** Dataset content follows **
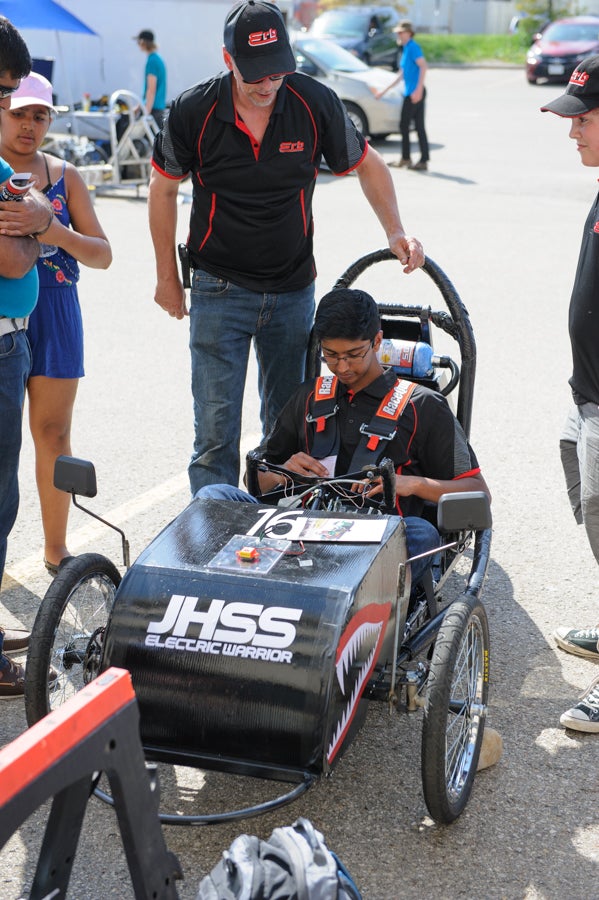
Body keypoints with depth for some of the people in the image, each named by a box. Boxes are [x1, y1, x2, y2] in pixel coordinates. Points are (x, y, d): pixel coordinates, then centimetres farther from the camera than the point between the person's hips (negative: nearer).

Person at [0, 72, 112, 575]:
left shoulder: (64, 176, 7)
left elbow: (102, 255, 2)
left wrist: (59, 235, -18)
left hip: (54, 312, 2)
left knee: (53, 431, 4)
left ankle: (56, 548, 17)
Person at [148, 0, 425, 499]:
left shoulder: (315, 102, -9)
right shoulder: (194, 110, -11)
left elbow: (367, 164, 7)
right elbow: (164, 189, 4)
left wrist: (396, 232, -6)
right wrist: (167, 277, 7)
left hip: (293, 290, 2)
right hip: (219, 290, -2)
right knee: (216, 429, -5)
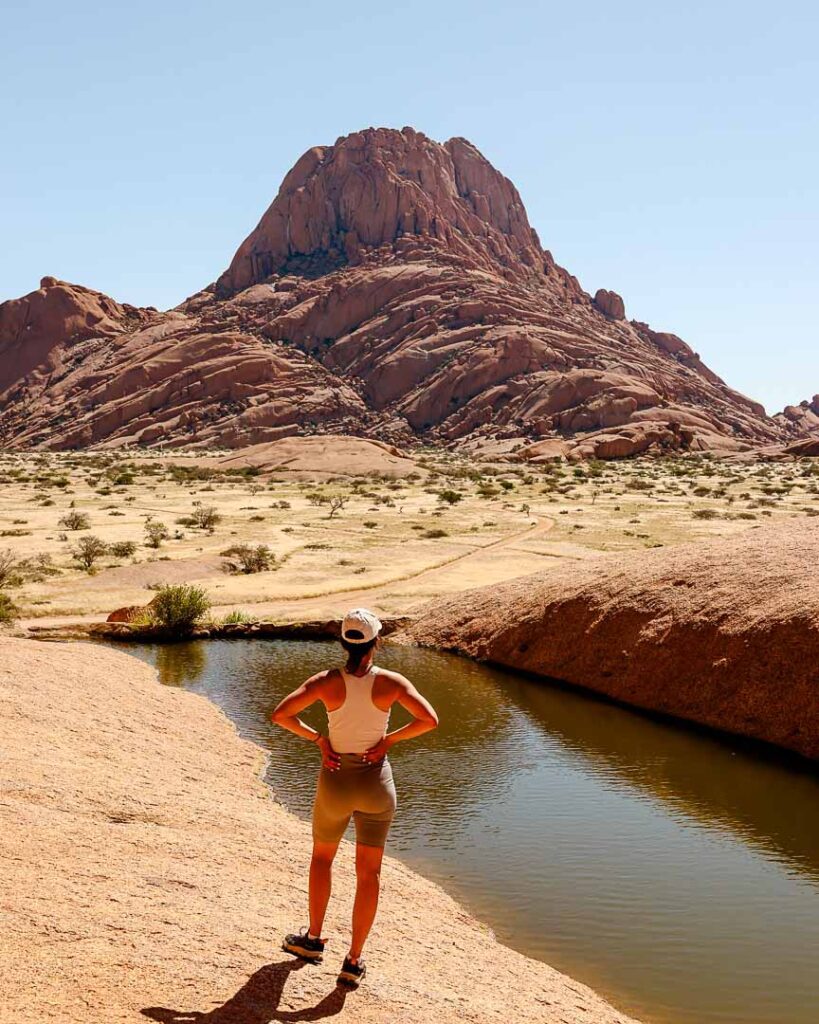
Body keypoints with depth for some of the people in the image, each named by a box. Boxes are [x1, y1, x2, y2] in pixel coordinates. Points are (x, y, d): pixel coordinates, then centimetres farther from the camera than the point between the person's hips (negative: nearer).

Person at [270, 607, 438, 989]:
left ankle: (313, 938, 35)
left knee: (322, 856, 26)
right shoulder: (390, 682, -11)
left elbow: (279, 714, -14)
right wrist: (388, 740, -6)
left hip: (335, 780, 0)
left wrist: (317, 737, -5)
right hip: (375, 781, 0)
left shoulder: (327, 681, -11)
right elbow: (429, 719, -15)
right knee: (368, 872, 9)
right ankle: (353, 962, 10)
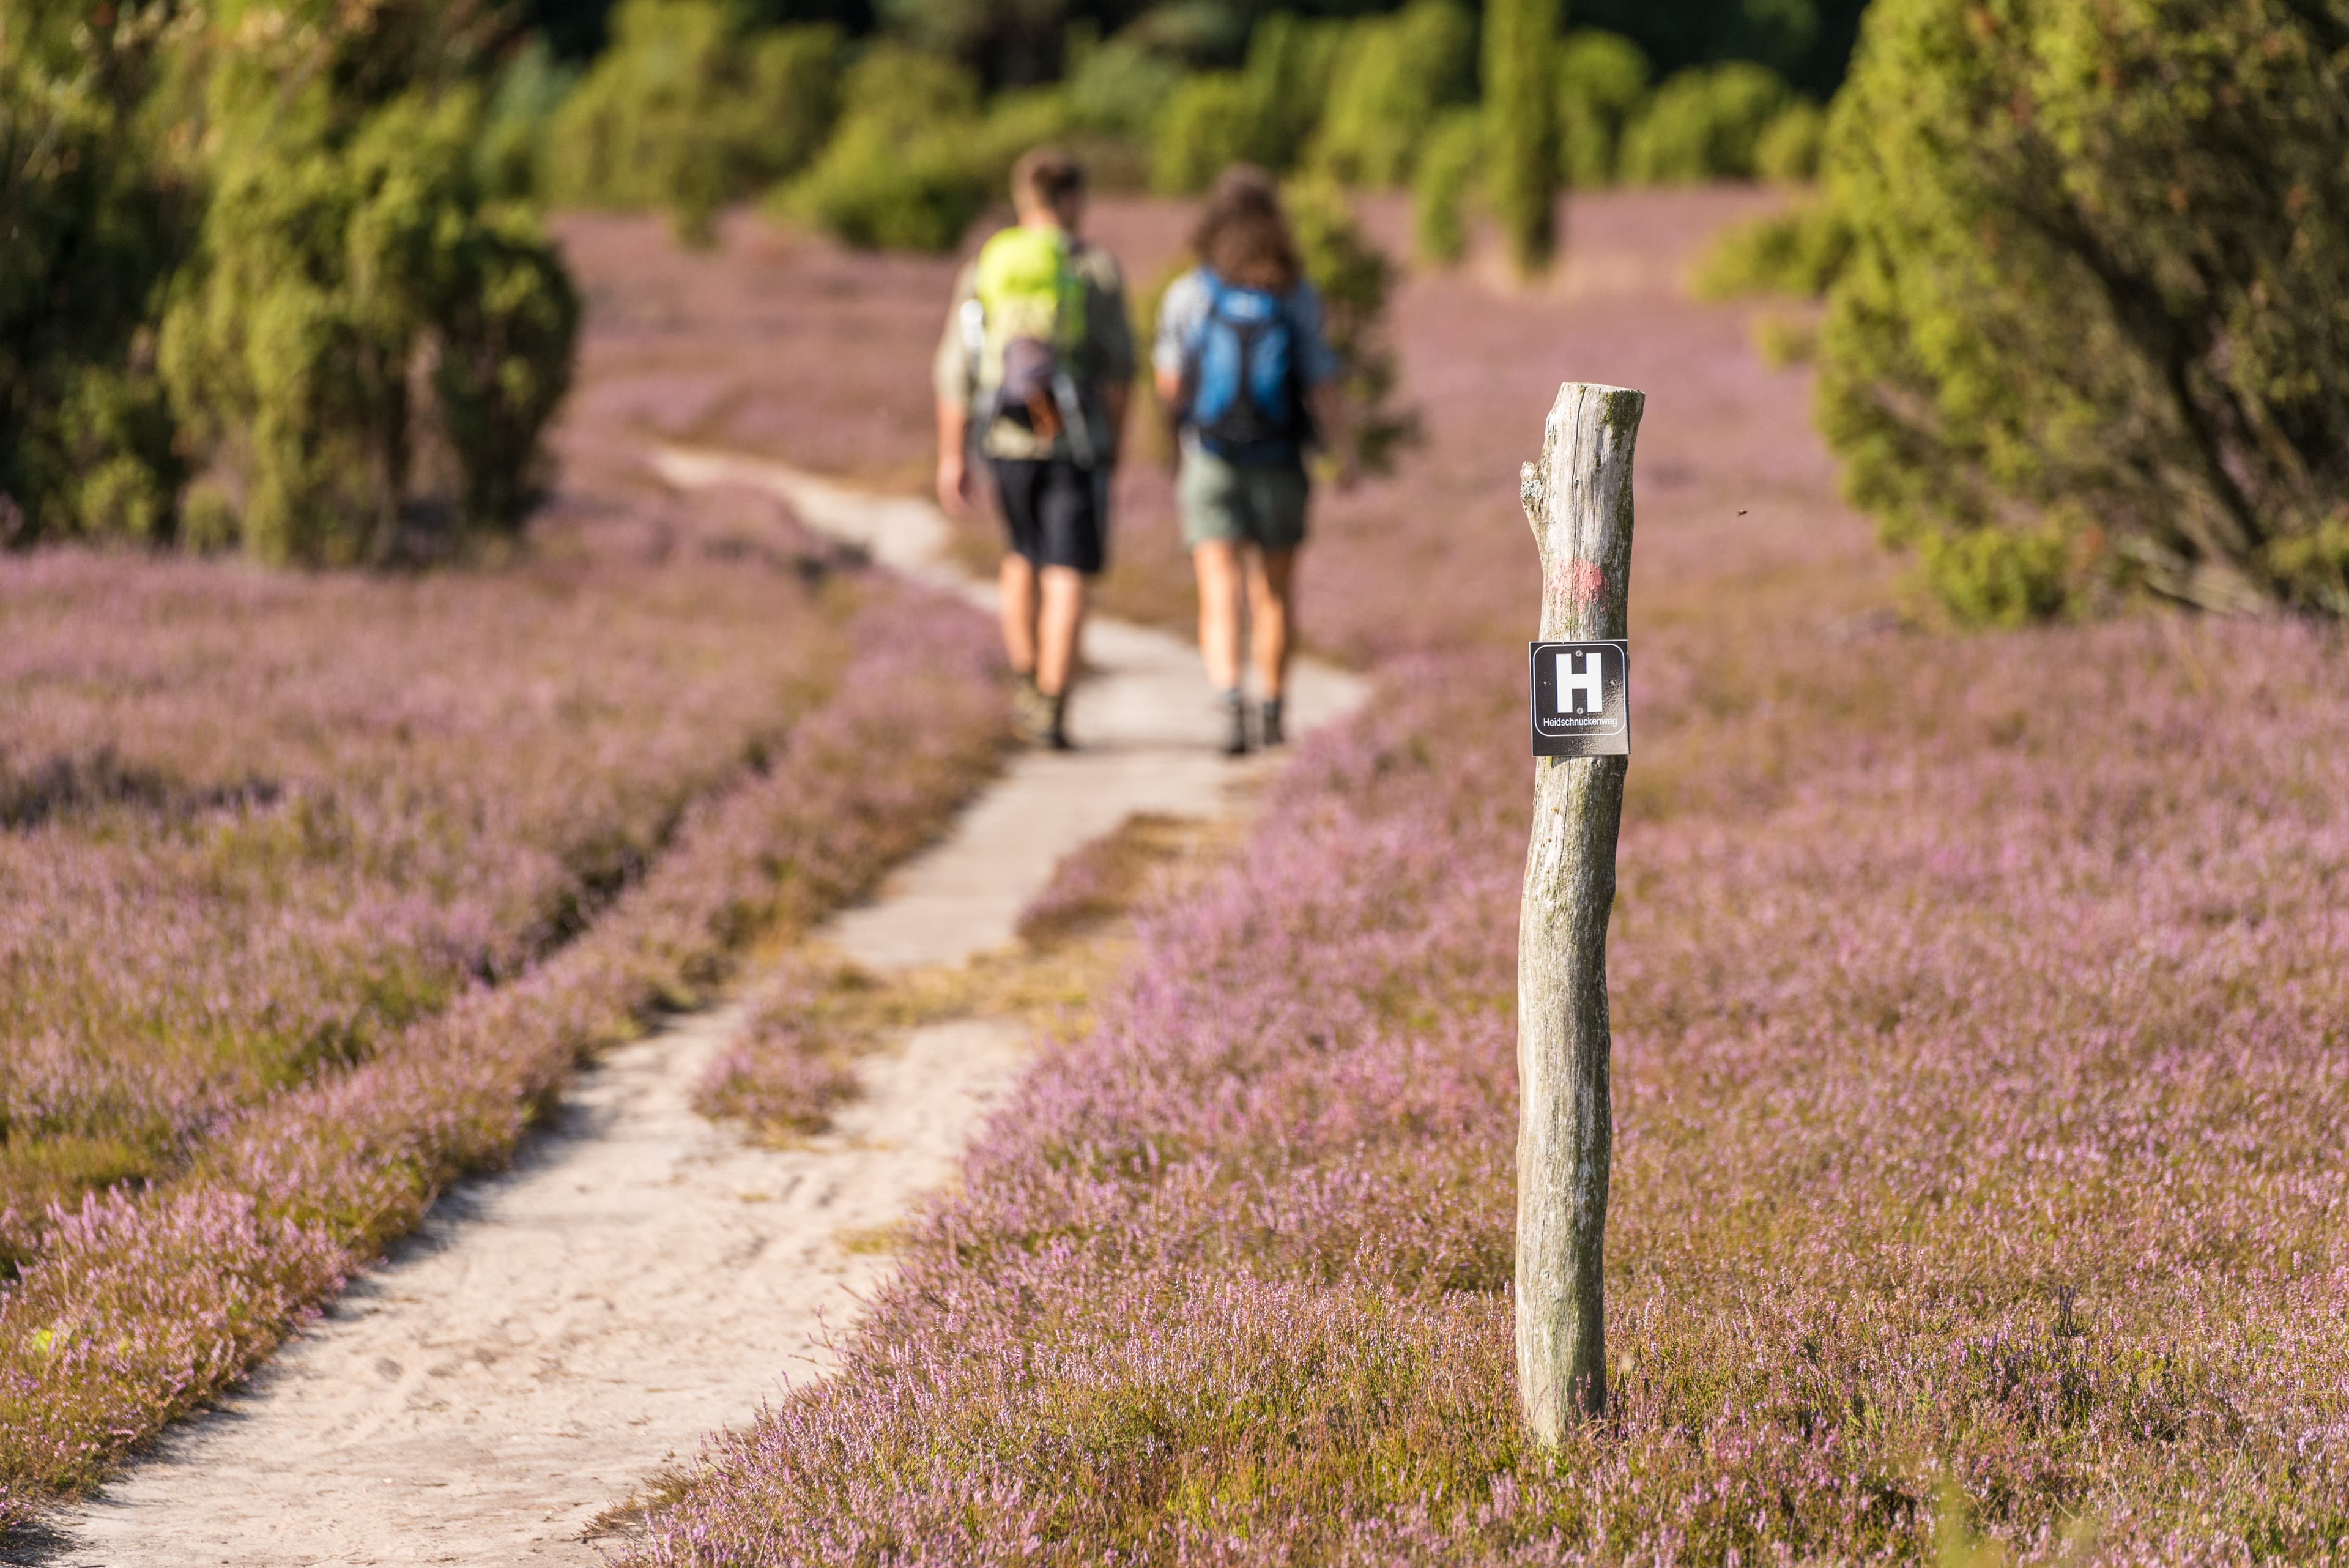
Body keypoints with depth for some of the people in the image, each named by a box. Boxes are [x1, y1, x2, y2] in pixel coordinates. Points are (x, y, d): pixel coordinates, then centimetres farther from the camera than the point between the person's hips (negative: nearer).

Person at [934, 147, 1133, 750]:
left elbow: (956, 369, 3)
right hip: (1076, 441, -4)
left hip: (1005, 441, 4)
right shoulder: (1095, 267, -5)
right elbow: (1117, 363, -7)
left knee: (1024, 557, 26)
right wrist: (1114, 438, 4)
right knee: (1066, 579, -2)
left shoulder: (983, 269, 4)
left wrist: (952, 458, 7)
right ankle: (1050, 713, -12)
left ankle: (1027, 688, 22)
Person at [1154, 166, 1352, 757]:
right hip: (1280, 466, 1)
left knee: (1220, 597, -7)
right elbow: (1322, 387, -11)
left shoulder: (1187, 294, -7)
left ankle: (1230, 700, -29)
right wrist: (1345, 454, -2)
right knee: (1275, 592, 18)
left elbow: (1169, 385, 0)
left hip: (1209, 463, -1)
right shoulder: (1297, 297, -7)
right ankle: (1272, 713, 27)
** End of Dataset content **
Work required.
Take every line above carrying "elbow" and return it.

Written answer.
left elbow: (102, 255, 2)
left elbow: (367, 164, 7)
right elbow: (164, 189, 4)
left elbow: (279, 714, -14)
right elbow: (429, 719, -15)
left elbow: (956, 369, 3)
right elbow: (1117, 363, -7)
right elbow: (1322, 387, -11)
left elbow: (1169, 385, 0)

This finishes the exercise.